Dmitri Shostakovich epitomises the 20th-century utopian artist trying to make his voice heard in a regime of terror and repression as no other composer can. Throughout his entire life, the Russian composer was tossed back and forth between humiliation and adoration, rejection and rapprochement.
His last symphony, here in a unique version for piano trio and thirteen percussion instruments, is a retrospective of his turbulent and exhausting life as an artist. The symphony simultaneously weeps and shouts victory, while referring to earlier triumphs and never-processed grief. In an intriguing attempt to find his own identity, Shostakovich quotes Wagner, Rossini and even himself in it.

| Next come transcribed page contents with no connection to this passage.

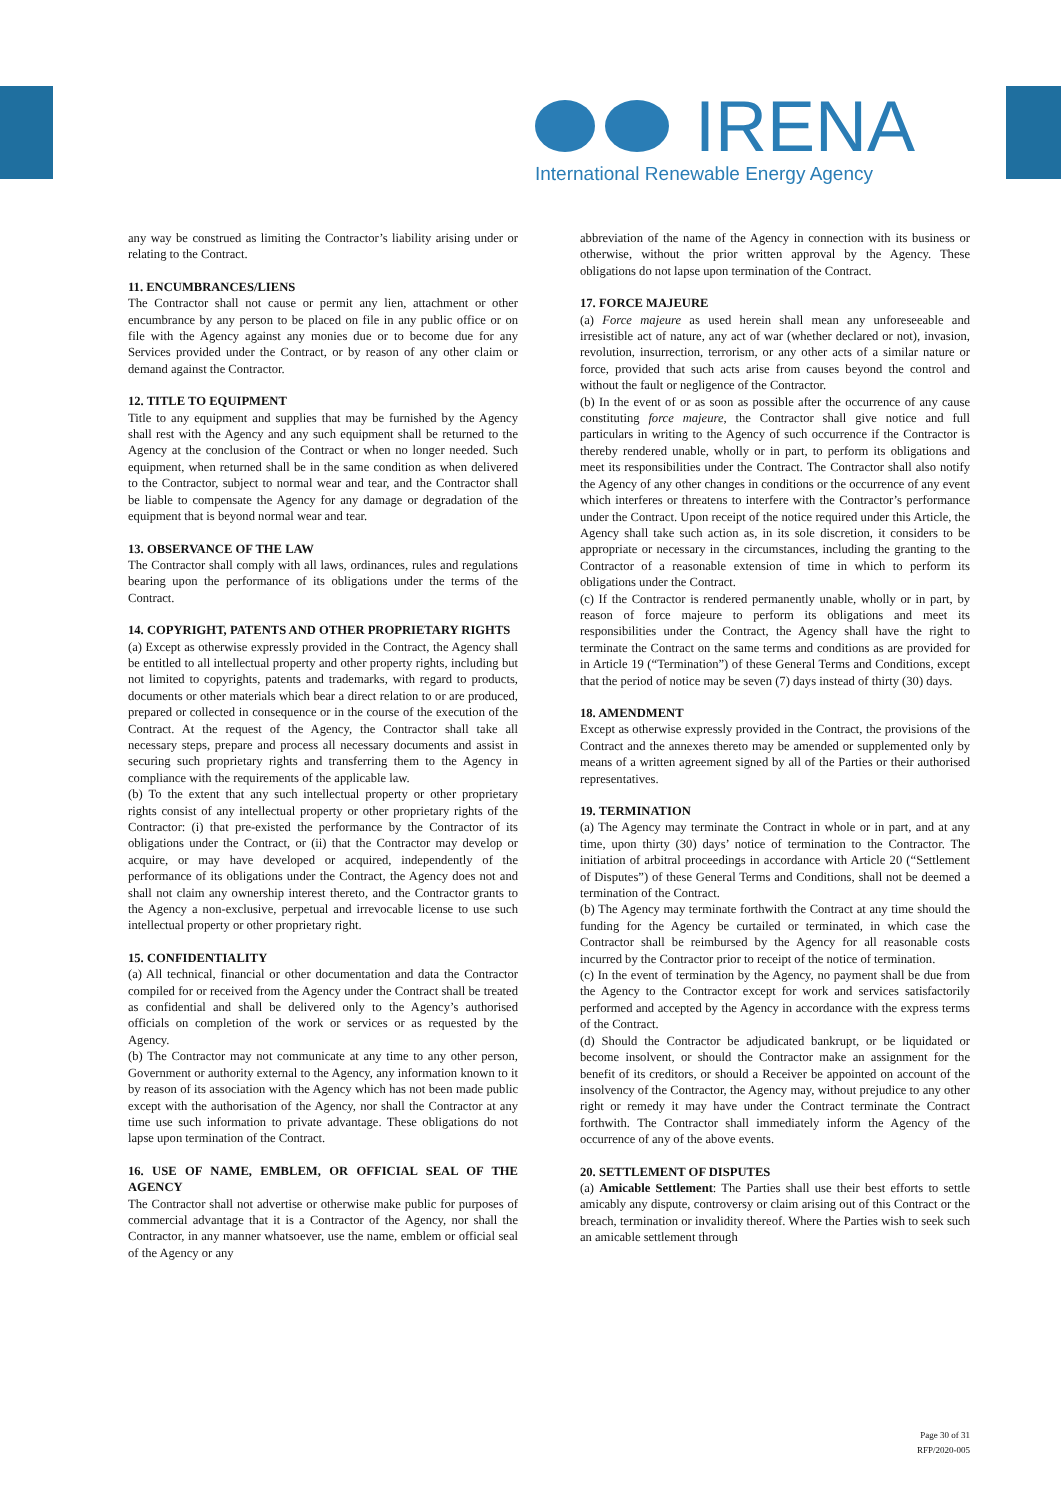IRENA
International Renewable Energy Agency
any way be construed as limiting the Contractor’s liability arising under or relating to the Contract.
11. ENCUMBRANCES/LIENS
The Contractor shall not cause or permit any lien, attachment or other encumbrance by any person to be placed on file in any public office or on file with the Agency against any monies due or to become due for any Services provided under the Contract, or by reason of any other claim or demand against the Contractor.
12. TITLE TO EQUIPMENT
Title to any equipment and supplies that may be furnished by the Agency shall rest with the Agency and any such equipment shall be returned to the Agency at the conclusion of the Contract or when no longer needed. Such equipment, when returned shall be in the same condition as when delivered to the Contractor, subject to normal wear and tear, and the Contractor shall be liable to compensate the Agency for any damage or degradation of the equipment that is beyond normal wear and tear.
13. OBSERVANCE OF THE LAW
The Contractor shall comply with all laws, ordinances, rules and regulations bearing upon the performance of its obligations under the terms of the Contract.
14. COPYRIGHT, PATENTS AND OTHER PROPRIETARY RIGHTS
(a) Except as otherwise expressly provided in the Contract, the Agency shall be entitled to all intellectual property and other property rights, including but not limited to copyrights, patents and trademarks, with regard to products, documents or other materials which bear a direct relation to or are produced, prepared or collected in consequence or in the course of the execution of the Contract. At the request of the Agency, the Contractor shall take all necessary steps, prepare and process all necessary documents and assist in securing such proprietary rights and transferring them to the Agency in compliance with the requirements of the applicable law.
(b) To the extent that any such intellectual property or other proprietary rights consist of any intellectual property or other proprietary rights of the Contractor: (i) that pre-existed the performance by the Contractor of its obligations under the Contract, or (ii) that the Contractor may develop or acquire, or may have developed or acquired, independently of the performance of its obligations under the Contract, the Agency does not and shall not claim any ownership interest thereto, and the Contractor grants to the Agency a non-exclusive, perpetual and irrevocable license to use such intellectual property or other proprietary right.
15. CONFIDENTIALITY
(a) All technical, financial or other documentation and data the Contractor compiled for or received from the Agency under the Contract shall be treated as confidential and shall be delivered only to the Agency’s authorised officials on completion of the work or services or as requested by the Agency.
(b) The Contractor may not communicate at any time to any other person, Government or authority external to the Agency, any information known to it by reason of its association with the Agency which has not been made public except with the authorisation of the Agency, nor shall the Contractor at any time use such information to private advantage. These obligations do not lapse upon termination of the Contract.
16. USE OF NAME, EMBLEM, OR OFFICIAL SEAL OF THE AGENCY
The Contractor shall not advertise or otherwise make public for purposes of commercial advantage that it is a Contractor of the Agency, nor shall the Contractor, in any manner whatsoever, use the name, emblem or official seal of the Agency or any
abbreviation of the name of the Agency in connection with its business or otherwise, without the prior written approval by the Agency. These obligations do not lapse upon termination of the Contract.
17. FORCE MAJEURE
(a) Force majeure as used herein shall mean any unforeseeable and irresistible act of nature, any act of war (whether declared or not), invasion, revolution, insurrection, terrorism, or any other acts of a similar nature or force, provided that such acts arise from causes beyond the control and without the fault or negligence of the Contractor.
(b) In the event of or as soon as possible after the occurrence of any cause constituting force majeure, the Contractor shall give notice and full particulars in writing to the Agency of such occurrence if the Contractor is thereby rendered unable, wholly or in part, to perform its obligations and meet its responsibilities under the Contract. The Contractor shall also notify the Agency of any other changes in conditions or the occurrence of any event which interferes or threatens to interfere with the Contractor’s performance under the Contract. Upon receipt of the notice required under this Article, the Agency shall take such action as, in its sole discretion, it considers to be appropriate or necessary in the circumstances, including the granting to the Contractor of a reasonable extension of time in which to perform its obligations under the Contract.
(c) If the Contractor is rendered permanently unable, wholly or in part, by reason of force majeure to perform its obligations and meet its responsibilities under the Contract, the Agency shall have the right to terminate the Contract on the same terms and conditions as are provided for in Article 19 (“Termination”) of these General Terms and Conditions, except that the period of notice may be seven (7) days instead of thirty (30) days.
18. AMENDMENT
Except as otherwise expressly provided in the Contract, the provisions of the Contract and the annexes thereto may be amended or supplemented only by means of a written agreement signed by all of the Parties or their authorised representatives.
19. TERMINATION
(a) The Agency may terminate the Contract in whole or in part, and at any time, upon thirty (30) days’ notice of termination to the Contractor. The initiation of arbitral proceedings in accordance with Article 20 (“Settlement of Disputes”) of these General Terms and Conditions, shall not be deemed a termination of the Contract.
(b) The Agency may terminate forthwith the Contract at any time should the funding for the Agency be curtailed or terminated, in which case the Contractor shall be reimbursed by the Agency for all reasonable costs incurred by the Contractor prior to receipt of the notice of termination.
(c) In the event of termination by the Agency, no payment shall be due from the Agency to the Contractor except for work and services satisfactorily performed and accepted by the Agency in accordance with the express terms of the Contract.
(d) Should the Contractor be adjudicated bankrupt, or be liquidated or become insolvent, or should the Contractor make an assignment for the benefit of its creditors, or should a Receiver be appointed on account of the insolvency of the Contractor, the Agency may, without prejudice to any other right or remedy it may have under the Contract terminate the Contract forthwith. The Contractor shall immediately inform the Agency of the occurrence of any of the above events.
20. SETTLEMENT OF DISPUTES
(a) Amicable Settlement: The Parties shall use their best efforts to settle amicably any dispute, controversy or claim arising out of this Contract or the breach, termination or invalidity thereof. Where the Parties wish to seek such an amicable settlement through
Page 30 of 31
RFP/2020-005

Besides the symphony, you’ll also hear Shostakovich’s haunting second piano trio, one of his most poignant masterpieces, written at a time when Stalin’s terror was being outdone by the horrors of Hitler. Both works are moving and staggering in their utopian yearning to express the indescribable.
Opening concert of the academic year of KU Leuven / within the context of THE FUTURE IS MORE. 500 YEARS UTOPIA / Co-production AMUZ
Sponsors: BNP Paribas Fortis – Peeters drukkerij/uitgeverij/boekhandel
Dmitri Sjostakovitsj: Symfonie nr. 15, op. 141 arrangement V. Derevianko, Piano Trio nr. 2, op. 67
Pieter Bergé, 19:45
Trio Khaldei & Triatu
Trio Khaldei is a young and dynamic ensemble from Brussels, specializing in Russian chamber music of the 20th century. Their first album, which will be released in january, will include recordings of two of Sjostakovitsj’s piano trios, among other works.
During the performance of the symphony, Trio Khaldei will be accompanied by Triatu, a percussion group with a rock-solid reputation in the performance of 20th and 21st-century music.